Mitali Perkins is the author of the new diverse book, You Bring The Distant Near. She gave us so much hope with her contemporary book with a gripping, compelling and exciting novel to look forward to.
Check out my book review of You Bring The Distant Near
Living in different traditions, adapting in a different environment, adjusting to a new social circle. I really find it hard for the characters because even if I were in their position, I would definitely get tired at some point. I appreciate their driving force to live the life they wanted. What amazing about this novel is it stays original, authentic and natural.
- Was Ranee and Rajeev Das had an arranged marriage? Are you in favor of arranged marriage? What do you think the advantage and disadvantage of executing that culture?
Yes, they had an arranged marriage, just like my parents. For me, it’s not about how you GET married but about how you ARE married. No matter how well you know each other before marriage, people change and there are surprises. What matters is the level of trust, respect, and commitment in your marriage, whether or not it was arranged by your relatives (or by an app).
- There’s a phrase in your book that says, “It’s not a proper for a married couple to show affection in public.” I wonder, why?
Bengali culture is extremely modest, and especially so in the olden days. A married couple could have a sizzling time in the bedroom but heaven forbids they smooch in public. Friends of the same gender, however, can hold hands and demonstrate a lot of physical affection.
- Can you explain to us why Bengali husbands and wives don’t look directly at each other in the presence of others? Even if that ‘others’ are their own children?
Even a look may be smoldering, I guess. Privacy is a way of honoring each other and honoring the marriage. By NOT looking and NOT touching in public, you are demonstrating that any act of physical intimacy between husband and wife is private and sacred.

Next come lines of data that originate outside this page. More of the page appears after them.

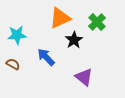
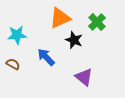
black star: rotated 18 degrees counterclockwise
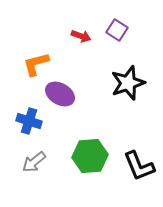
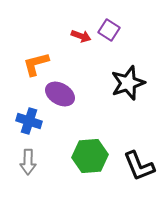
purple square: moved 8 px left
gray arrow: moved 6 px left; rotated 50 degrees counterclockwise
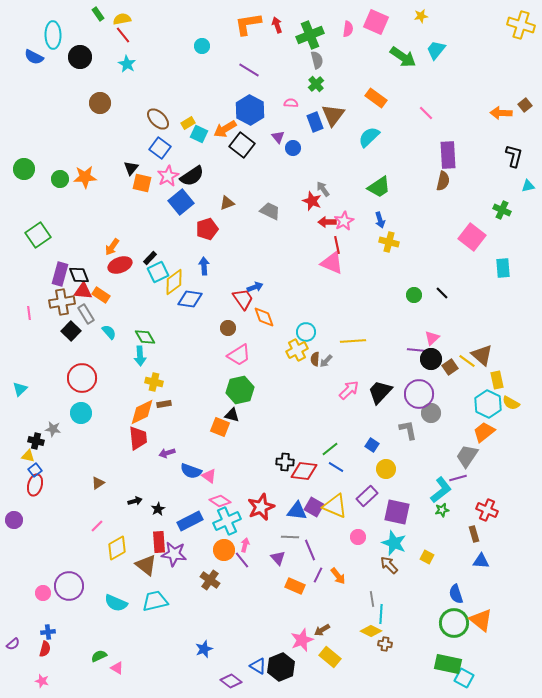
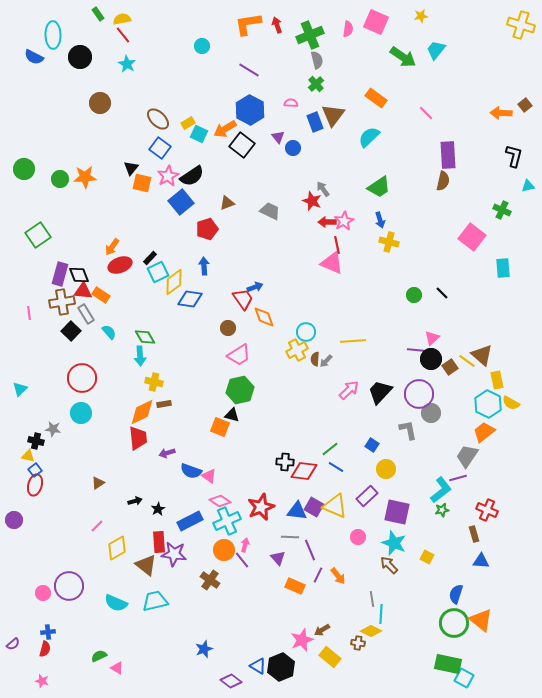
blue semicircle at (456, 594): rotated 36 degrees clockwise
brown cross at (385, 644): moved 27 px left, 1 px up
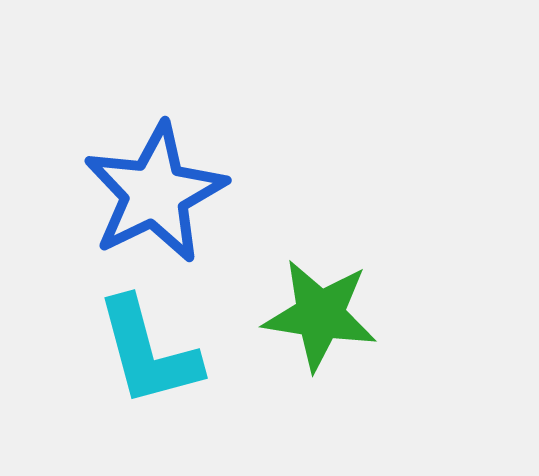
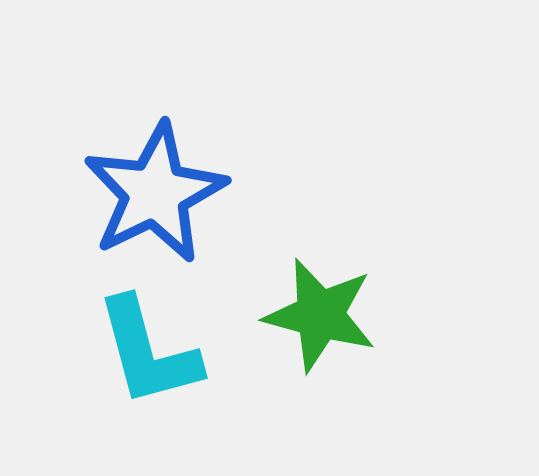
green star: rotated 6 degrees clockwise
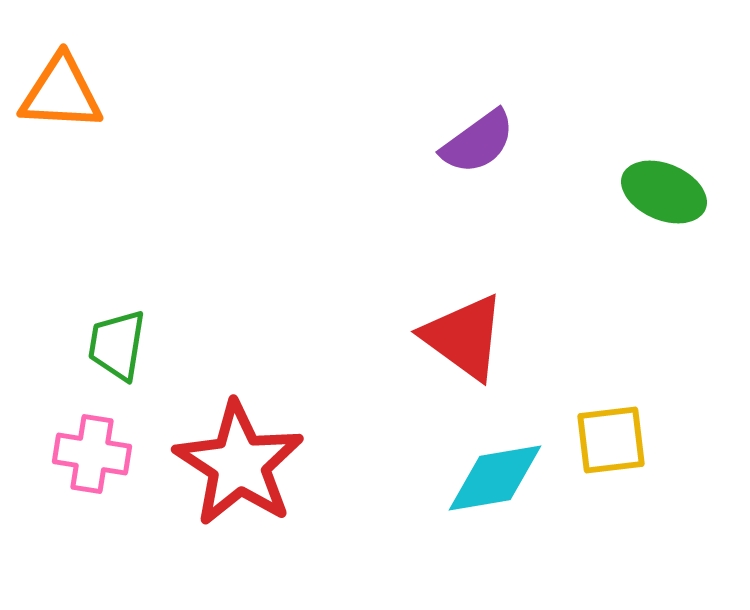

- Either by separation, or by the breakup, or death of someone. How do you think could it take a person to move on? I really like how you incorporate moving on or at least how it comes up in your book.
Grieving takes time. Love, even if lost, is honored in the slow process of healing. Tears are a gift but so is resilience. I just lost my own precious Daddy, so I am doing this now. Oh, how I miss him.
- Diversity has been one of the main focus in your book. Do you think people should be open about when it comes to diversity and should people accept it slowly and slowly destroy the stereotype wall within the society? Can you explain it in detail for us?
I try not to make diversity my main goal in storytelling but focus instead on my characters, who usually happen to be born outside of North America (unlike most of my potential readers/buyers.) If I let diversity, even though it is such a noble aspiration, overcome the story, the plot and characters feel stiff and contrived.
- Was it difficult writing a book with a lot of themes and it talks about biracial, women empowerment and immigrants?
Not really, because this book draws so much from my own life and memories.
- If you are given the chance to teach the world for one day, what would you teach and why do you choose that topic to teach?
The whole world? I would share the story of the waiting Father and the two sons that Jesus told in the Bible. The peacemaking and forgiveness revealed in that parable need to be offered to every generation.
- In You Bring The Distant Near, you somehow implied where Shanthi belonged and I love how you execute that part and it shows how someone is struggling because two sides want her to choose what she should be. How did you even think of writing that part? Do you think people would be more open-minded after reading your book?
I don’t like it when other people commandeer my one party of my hyphenated identity and tell me what they think I am, or should be. We all are a tapestry of identities, some hidden, some visible; discovering and expressing the weave of them is the miracle of being a human.
- If you are going to give advice to your 10-year old self, what advice would you give to your younger self?
Keep reading, honey, keep reading. It will return to you a thousand-fold.
- What is your favorite quote or phrase or even lesson from your book? Can you explain to us?
I like the title, YOU BRING THE DISTANT NEAR. The book was originally called BORDERLINES, but that was dull. My editor, in search of a better suggestion, began reading a lot of poetry by Rabindranath Tagore, the great Bengali poet who is oft-mentioned in the novel. She called to say she had found the title: “You Bring the Distant Near.” I was stunned and touched. That phrase comes right out of the poem my grandfather in India sent to my “foreign” husband as a welcome gift to our family. My sister recited it in Bengali and in English in our wedding.
Mitali Perkins (mitaliperkins.com) has written ten novels for young readers, including Rickshaw Girl (chosen by the New York Public Library as one of the top 100 books for children in the past 100 years) and Bamboo People (an American Library Association’s Top Ten Novels for Young Adults) Her newest novel, Tiger Boy, won the Charlotte Huck Honor Award and the South Asia Book Award. She has been honored as a “Most Engaging Author” by independent booksellers across the country and selected as a “Literary Light for Children” by the Associates of the Boston Public Library. Mitali was born in Kolkata, India before immigrating to the Bay Area with her family. She has lived in Bangladesh, India, England, Thailand, Mexico, Cameroon, and Ghana, studied at Stanford and U.C. Berkeley, and currently resides in the East Bay where she is an Adjunct Associate Professor at Saint Mary’s College of California.